Dans ses derniers pronostics, la Commission européenne table sur un taux d’endettement de 81,7% du produit intérieur brut (PIB) pour l’Allemagne en 2011. C’est nettement plus que le plafond des 60% prescrit par le Pacte de stabilité européen – ce même pacte dont le gouvernement fédéral rebat les oreilles des pays du Sud de l’Europe, et qu’il aimerait tant renforcer. Qui veut prescrire un durcissement des règles ferait mieux de s’y conformer lui-même.

Jean-Claude Juncker, le chef du gouvernement luxembourgeois, est donc en droit de s’irriter du paternalisme allemand. Malgré la crise qu’elle traverse, l’Espagne est par exemple beaucoup plus proche de respecter le pacte de stabilité, avec un taux d’endettement de 69,6%, que l’Allemagne. Même les Néerlandais (64,2%) ou les Finlandais (49,1%) sont mieux placés que les Allemands pour se poser en gardiens européens de la discipline budgétaire.

Le made in Germany fabriqué à des coûts avantageux

La seule chose qui incite aujourd’hui à faire confiance aux finances publiques allemandes est le ratio de déficit relativement faible du pays, c’est-à-dire l’endettement supplémentaire rapporté à la performance économique. Le fait qu’il soit largement inférieur à celui des pays en crise du Sud de l’Europe a de multiples raisons – dont aucune, cependant, n’est liée à l’image de modèle de rigueur que se donne volontiers le gouvernement.

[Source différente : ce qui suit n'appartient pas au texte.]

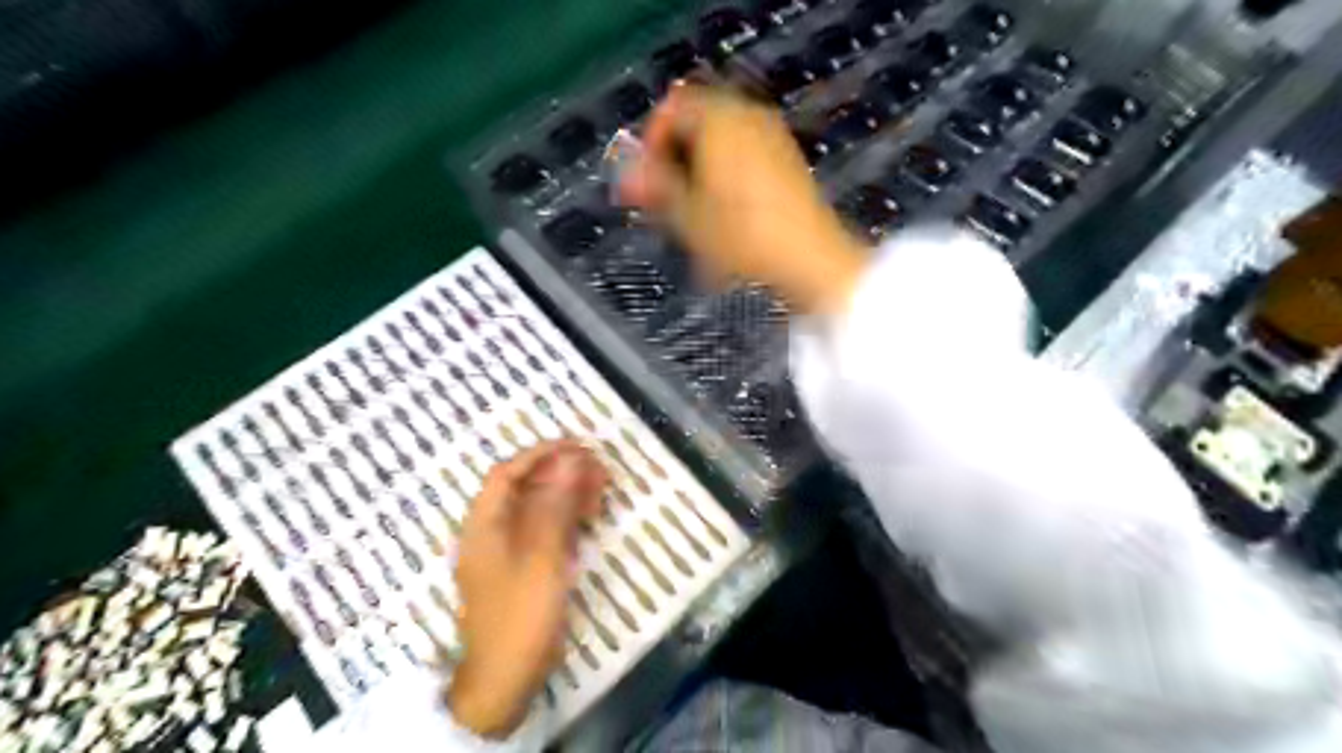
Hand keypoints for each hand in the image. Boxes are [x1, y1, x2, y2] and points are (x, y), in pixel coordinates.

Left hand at [443, 439, 607, 737]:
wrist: (505, 679)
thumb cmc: (520, 614)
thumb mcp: (542, 556)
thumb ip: (555, 505)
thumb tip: (570, 460)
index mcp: (484, 525)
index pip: (507, 473)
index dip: (540, 453)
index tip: (575, 445)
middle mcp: (491, 532)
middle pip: (524, 489)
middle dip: (561, 473)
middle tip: (599, 467)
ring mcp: (507, 551)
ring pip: (538, 509)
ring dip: (568, 494)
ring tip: (603, 486)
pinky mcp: (523, 568)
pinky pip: (544, 531)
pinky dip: (567, 519)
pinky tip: (591, 515)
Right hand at [620, 85, 864, 313]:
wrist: (810, 260)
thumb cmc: (742, 237)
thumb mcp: (687, 215)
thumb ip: (653, 185)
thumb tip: (626, 170)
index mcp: (719, 119)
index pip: (671, 108)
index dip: (650, 142)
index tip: (646, 180)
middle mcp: (747, 116)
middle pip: (696, 125)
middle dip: (675, 160)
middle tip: (665, 201)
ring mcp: (772, 137)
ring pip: (719, 144)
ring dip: (698, 173)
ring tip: (693, 215)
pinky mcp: (787, 160)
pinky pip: (744, 157)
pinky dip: (725, 178)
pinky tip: (723, 217)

Au contraire : l’Allemagne n’épargne pas. Les dépenses du budget fédéral ont même augmenté récemment et devraient tourner autour des 300 milliards d’euros dans les années à venir, selon le budget prévisionnel. Le programme d’austérité adopté dans l’effervescence à l’automne dernier a aussi peu évolué que la règle d’or que les Allemands colportent si volontiers en Europe.

Si le ratio de déficit baisse, c’est uniquement du fait de la conjoncture favorable de ces derniers dix-huit mois. Elle a permis à l’Allemagne d’engranger des recettes fiscales plus élevées que prévues tout en dopant le PIB. Comme il est calculé sur la base de l’endettement supplémentaire, le ratio déficit-PIB recule. Mais cela n’a pas grand-chose à voir avec les mesures d’austérité.

La bonne santé économique du pays jusqu’à présent n’est pas le résultat d’une ascèse – ou en tout cas, pas de celle de l’Etat. Si le made in Germany est aussi prisé à l’étranger, c’est surtout grâce aux employés allemands qui fabriquent des produits de qualité à des coûts relativement avantageux.

En faisant avec arrogance l’éloge de la discipline de l’Etat allemand, le gouvernement actuel fait beaucoup de dégâts en Europe. En Grèce, en Espagne ou en Italie, où ils étaient estimés pour leurs vertus – en tout cas autrefois – les Allemands sont désormais considérés comme des pères-la-rigueur arrogants qui veulent apprendre aux gens du reste du continent comme ils doivent vivre et travailler. Cela ne pourra pas fonctionner indéfiniment.